The cartilage graft is placed into the field and fits into the posterior cricoid split defect. It is sutured in place with 4-0 Vicryl sutures, with the perichondrial side facing the airway lumen. The pyriform sinus flap is rotated down and secured with a Vicryl suture to cover the costal cartilage. Fibrin glue is then used (Fig. 1E).

Figure 2: Patient outcomes. Ten days after the original surgery, the patient was taken back to the operating room and the Montgomery laryngeal stent was removed. (A) The right pyriform sinus flap is well healed in the arytenoidectomy defect (arrow). (B) The left arytenoid and its position are preserved (arrow).

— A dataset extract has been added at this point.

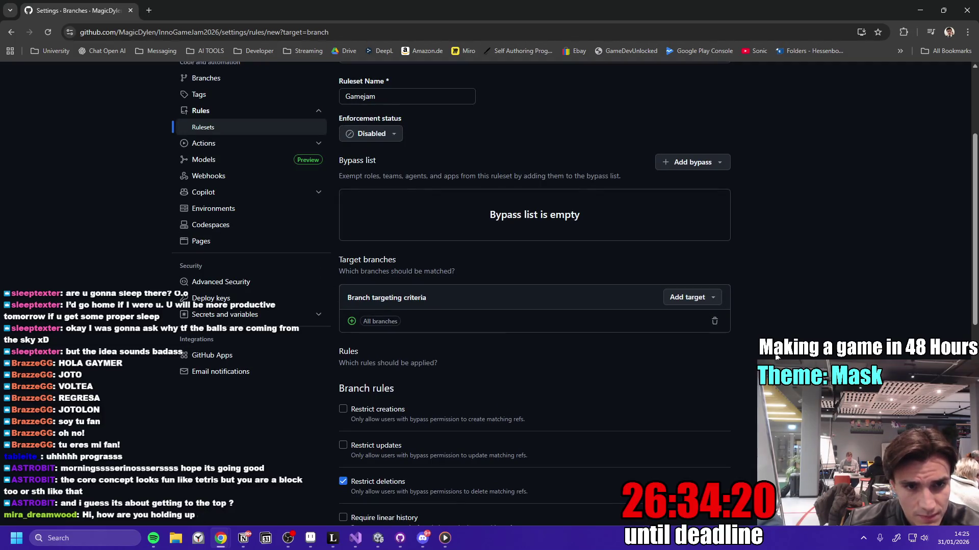
scroll(780, 357, up, 1)
scroll(780, 357, down, 2)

E. Laryngeal stenting: The Montgomery laryngeal stent is placed and secured. The anterior cricoid defect is augmented with costal cartilage if necessary. The laryngofissure is closed. The perichondrial flaps, strap muscles, and skin are closed. A Penrose drain is placed. A cuffed tracheotomy tube is then placed and secured. The stent can be removed 10 days after the initial surgery (Fig. 2). Decannulation can occur when the patient is capped without stridor.
RESULTS
From 2006 to 2021, the senior author (PW) performed EL on 11 patients, who all had combined glottic and subglottic stenosis. All the patients had high-grade glottis and infra-glottic stenosis with tracheotomy dependence. All have failed endoscopic interventions. Open surgery using cricoid expansion and/or arytenoidectomy was being considered. The average age of patients who underwent EL was 48.6 years (range 20-69 years). Of the 11 patients, five (45%) had diabetes mellitus, five (45%) had gastroesophageal reflux disease, and two (18%) had both.

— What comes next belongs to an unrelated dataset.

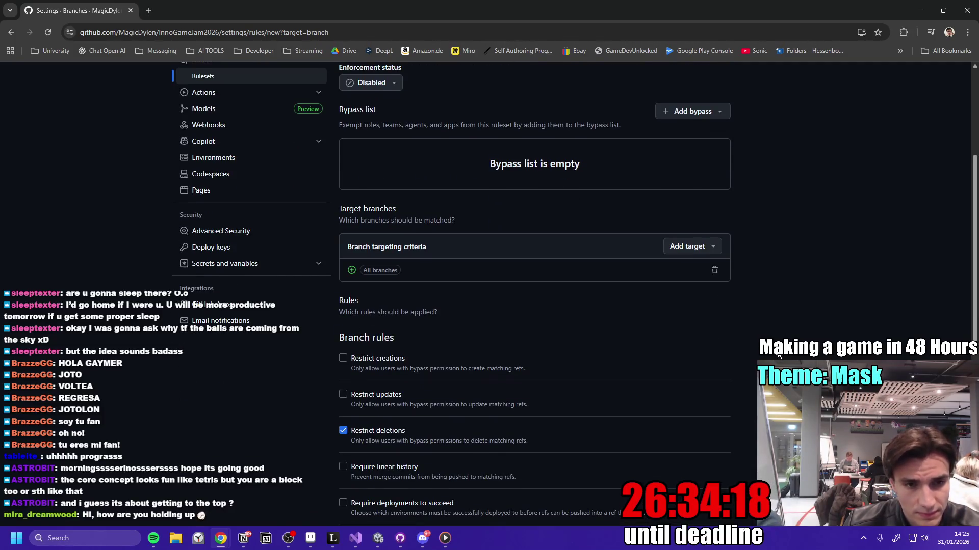
scroll(752, 347, down, 3)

Of the 11 patients who underwent EL, eight had undergone prior endoscopic or open procedures. These included endoscopic carbon dioxide laser excision of the scar with dilation and steroid injection, endoscopic partial arytenoidectomy, and thyroarytenoid myectomy with endoscopic transverse cordotomy. One of the patients had undergone prior laryngotracheoplasty. One patient had received a tracheal transplant but then had subsequent glottic and subglottic stenoses, thus preventing decannulation.

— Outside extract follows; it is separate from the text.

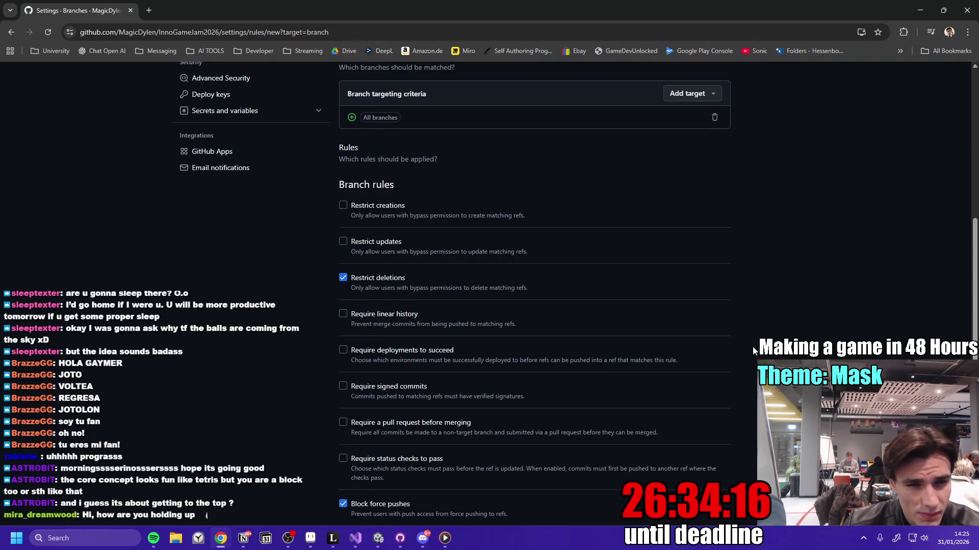
scroll(753, 347, up, 2)
click(714, 219)
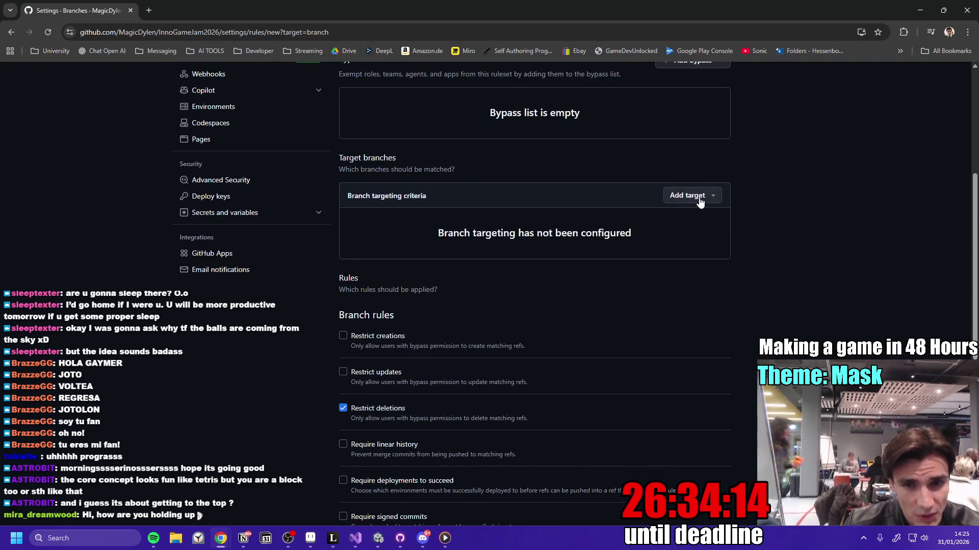
click(700, 199)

Figure 3: Patient example pre- and post-operatively. (A) Representative photo from in-office flexible fiberoptic laryngoscopy demonstrating complete glottic obstruction with phonation due to posterior glottic stenosis. (B) Representative photo from in-office flexible fiberoptic laryngoscopy one year after expansion laryngoplasty demonstrating a glottic airway of 3 mm posteriorly and (C) showing an open subglottic airway that has been expanded with the costal cartilage.
Of the 11 patients, eight (73%) were decannulated. Figure 3 is a pre- and postsurgical endoscopic view demonstrating complete pre-operative stenosis and the post-operative airway lumen from above and below. The remaining three patients could not be decannulated because of additional tracheal stenosis. The average time to decannulation was 4.6 months post-operatively (range one-13 months). Six patients required additional procedures, including endoscopic dilation and carbon dioxide laser trimming of the pyriform sinus flap after their EL. Only one patient reported post-operative dysphagia. This patient complained of aspiration with liquids 10 years after the initial surgery, which may be due to age-related swallowing dysfunction. She was treated with injection laryngoplasty into the prior arytenoid defect to build up the height of the posterior glottis. All the patients exhibited adequate voice with vibration sources from either the false vocal folds or the pyriform sinus flap.